Суть задания » Напишите продолжение приведённого ниже отрывка воспоминаний о Маяковском, начав сразу после его последнего предложения.

Фрагмент текста »

# # #

Тайным моим желанием было понять истинные мотивы смерти Маяковского. Не объяснённый в те времена школьным преподаванием литературы факт самоубийства поэта был ребусом, который страстно хотелось разгадать.
Вам, Третьяков,
заданье тоньше,
вы —
убеждённый фельетонщик.
Нутром к земле!
Прижмитесь к бурой!
И так
зафельетоньте здорово,
чтобы любая автодура
вошла бы
в лоно автодорово, —
написано у Маяковского.
Превратившись в само внимание, теперь я «нутром к земле прижималась к бурой» и пропитывалась настроением их компании, кипением страстей и тоской. «Осип в тот вечер спорил с Володей… я хотела, чтобы Серёжа принял его сторону, а он поддержал Осипа… Володя горячился, потом замолчал, – вспоминала Ольга Викторовна, – сел в угол, взял кошку на руки…» Или: «Лиля в тот вечер поддразнивала Володю. Он хмурился, мучился, будто что-то не мог проглотить…» И опять он усаживался на какой-то стул, поглаживая теперь уже собаку… Голос внутренней боли поэта начинал звучать главенствующе сильно. Не такой уж любимый Маяковский, «трибун», ниспровергатель «норм» – и этот новый, со столь ранимой душой, из рассказов Ольги Викторовны, постепенно срастались во взрывное единство. Я усваивала главное: человек мечется, пластается в поисках такой единственно угодной добычи, как любовь. Признание и даже творчество в иных случаях не спасают.

# # #

[Записи из коллекции]
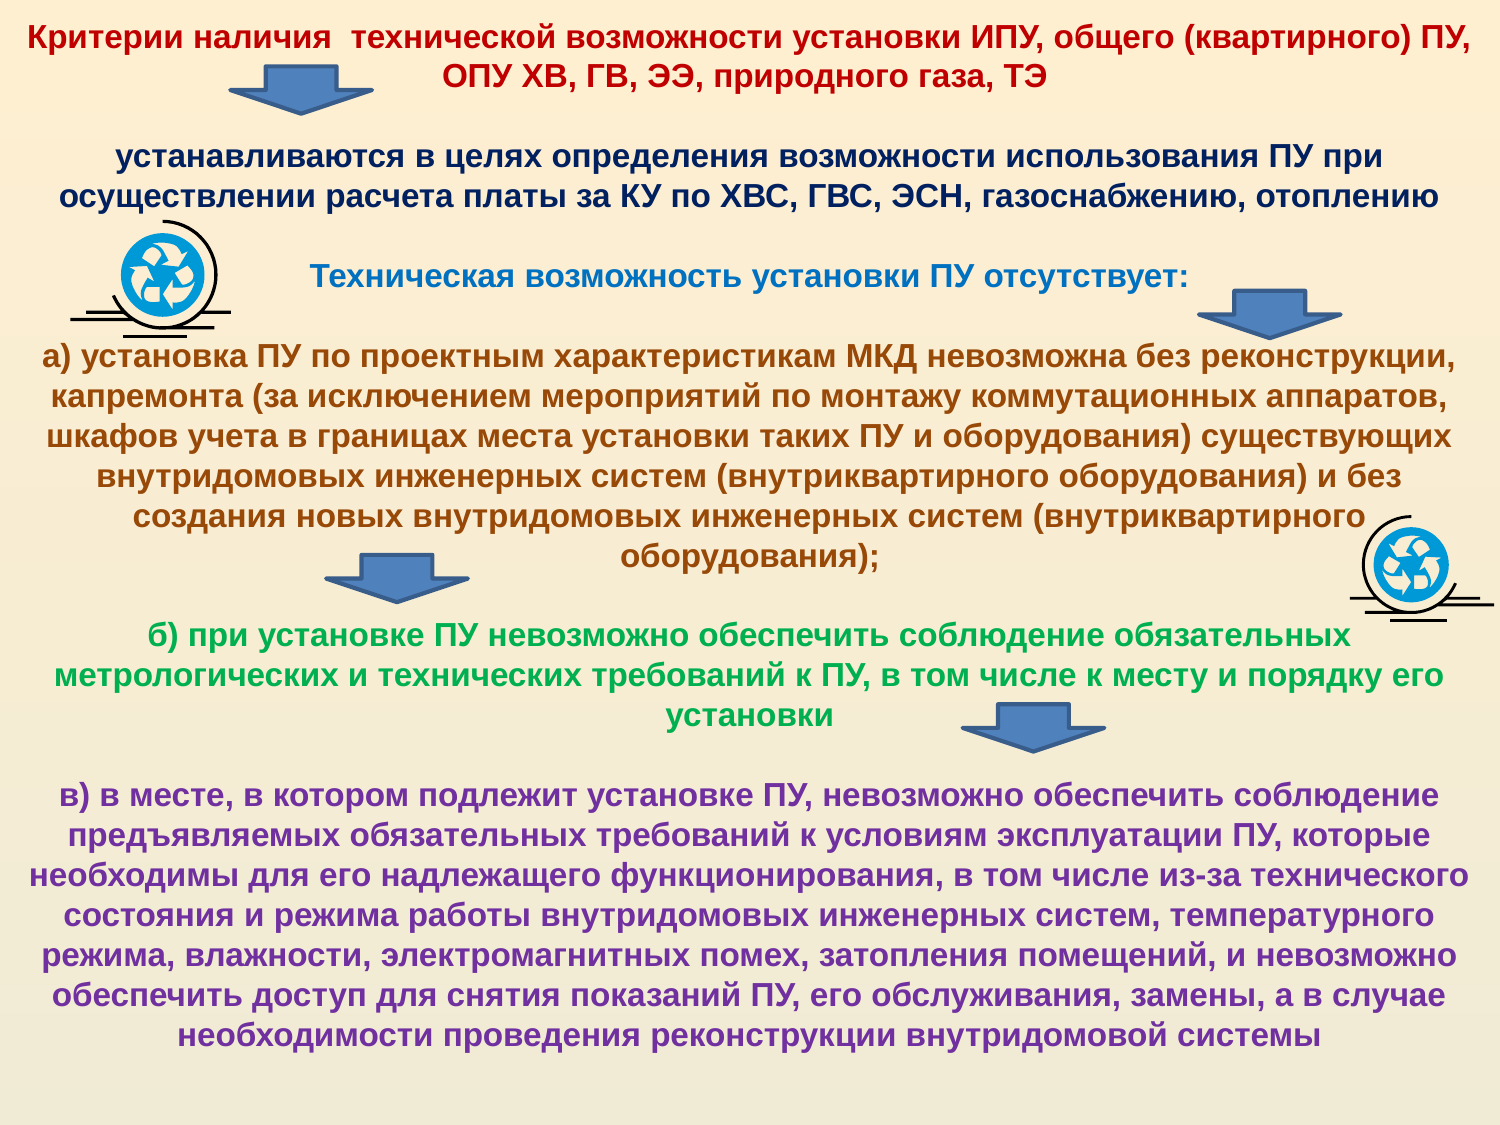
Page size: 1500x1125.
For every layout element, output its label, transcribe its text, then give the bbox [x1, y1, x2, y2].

picture [1349, 515, 1495, 622]
picture [70, 219, 231, 339]
text_box Критерии наличия технической возможности установки ИПУ, общего (квартирного) ПУ, ОПУ ХВ, ГВ, ЭЭ, природного газа, ТЭ устанавливаются в целях определения возможности использования ПУ при осуществлении расчета платы за КУ по ХВС, ГВС, ЭСН, газоснабжению, отоплению Техническая возможность установки ПУ отсутствует: а) установка ПУ по проектным характеристикам МКД невозможна без реконструкции, капремонта (за исключением мероприятий по монтажу коммутационных аппаратов, шкафов учета в границах места установки таких ПУ и оборудования) существующих внутридомовых инженерных систем (внутриквартирного оборудования) и без создания новых внутридомовых инженерных систем (внутриквартирного оборудования); б) при установке ПУ невозможно обеспечить соблюдение обязательных метрологических и технических требований к ПУ, в том числе к месту и порядку его установки в) в месте, в котором подлежит установке ПУ, невозможно обеспечить соблюдение предъявляемых обязательных требований к условиям эксплуатации ПУ, которые необходимы для его надлежащего функционирования, в том числе из-за технического состояния и режима работы внутридомовых инженерных систем, температурного режима, влажности, электромагнитных помех, затопления помещений, и невозможно обеспечить доступ для снятия показаний ПУ, его обслуживания, замены, а в случае необходимости проведения реконструкции внутридомовой системы [0, 7, 1500, 1060]
text_box [326, 554, 468, 603]
text_box [962, 704, 1105, 752]
text_box [1198, 290, 1341, 339]
text_box [230, 66, 373, 114]
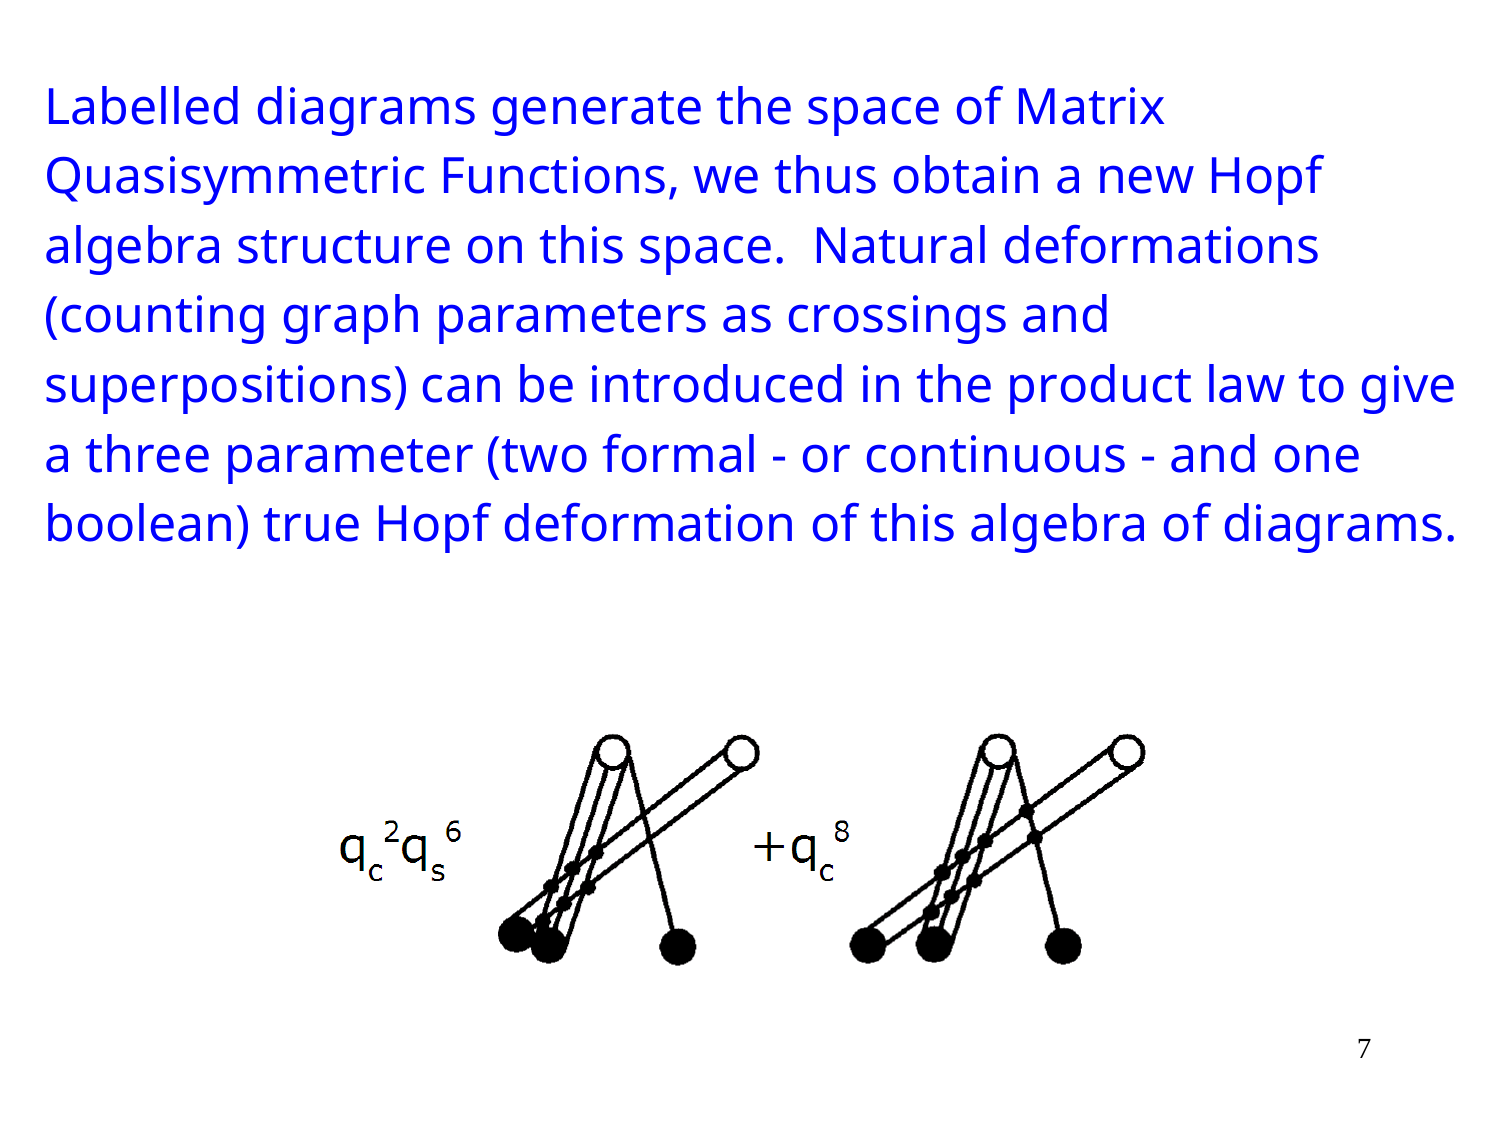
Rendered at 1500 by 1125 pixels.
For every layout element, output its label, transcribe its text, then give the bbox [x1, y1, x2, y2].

picture [319, 708, 1181, 1031]
text_box Labelled diagrams generate the space of Matrix Quasisymmetric Functions, we thus obtain a new Hopf algebra structure on this space. Natural deformations (counting graph parameters as crossings and superpositions) can be introduced in the product law to give a three parameter (two formal - or continuous - and one boolean) true Hopf deformation of this algebra of diagrams. [29, 57, 1500, 699]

# # #

Итог работы »
Из рассказов Ольги Викторовны моя память, к сожалению, не удержала ни дат, ни множества интересных характеристик.
Она порой молча сидела и грелась у огня. Просила меня рассказать о себе. А что я могла ей поведать? Я давно не разворачивала туго свёрнутое в рулон нутро, не знала, что там уцелело, а что вконец изъязвлено ядовитой кислотой предательств. Да и не успела ещё нажить никакого «биографического богатства». Одно, незамутнённое, всё-таки всплыло:
– Я была знакома с Яхонтовым.
– С Володей? Господи, я его прекрасно знала! – воскликнула она. – Как он читал своего тёзку! А как Есенина! Пушкина! Мастер! Великий мастер!
Я обрадовалась, что могла рассказать о встрече во Фрунзе, о незабываемой «Настасье Филипповне», о наших ленинградских прогулках в тумане. Здесь, за проволокой, всё это казалось прекрасным и грустным вымыслом. А его страх? Пронзительно чувствуя власть страха над ним, я думала: как странно, что именно этим страхом он так ощутимо присутствует в настоящем! Интересно, что бы он сказал, узнав, где мы с Ольгой Викторовной находимся?
Воскресные кофепития с Ольгой Викторовной, её воспоминания – скрашивали жизнь.
Ещё одним существенным обретением я обязана ей. На других колоннах лагеря у неё было множество друзей. Минуя официальную почту, «через руки» они обменивались письмами и тем, что сочинялось и писалось в лагере. Я была потрясена. Творящее начало? Здесь? Оно не убито? Мне представлялось, что все разобщены, замурованы в отдельные клетки-колонны, в собственные несчастья. Оказывается, нет: между людьми существовала связь.
– Была бы счастлива, если бы вы встретились с Борисом Генриховичем Крейцером. Сейчас он находится на Сольвычегодской колонне. Умница. Прелестно рисует! – восклицала Ольга Викторовна.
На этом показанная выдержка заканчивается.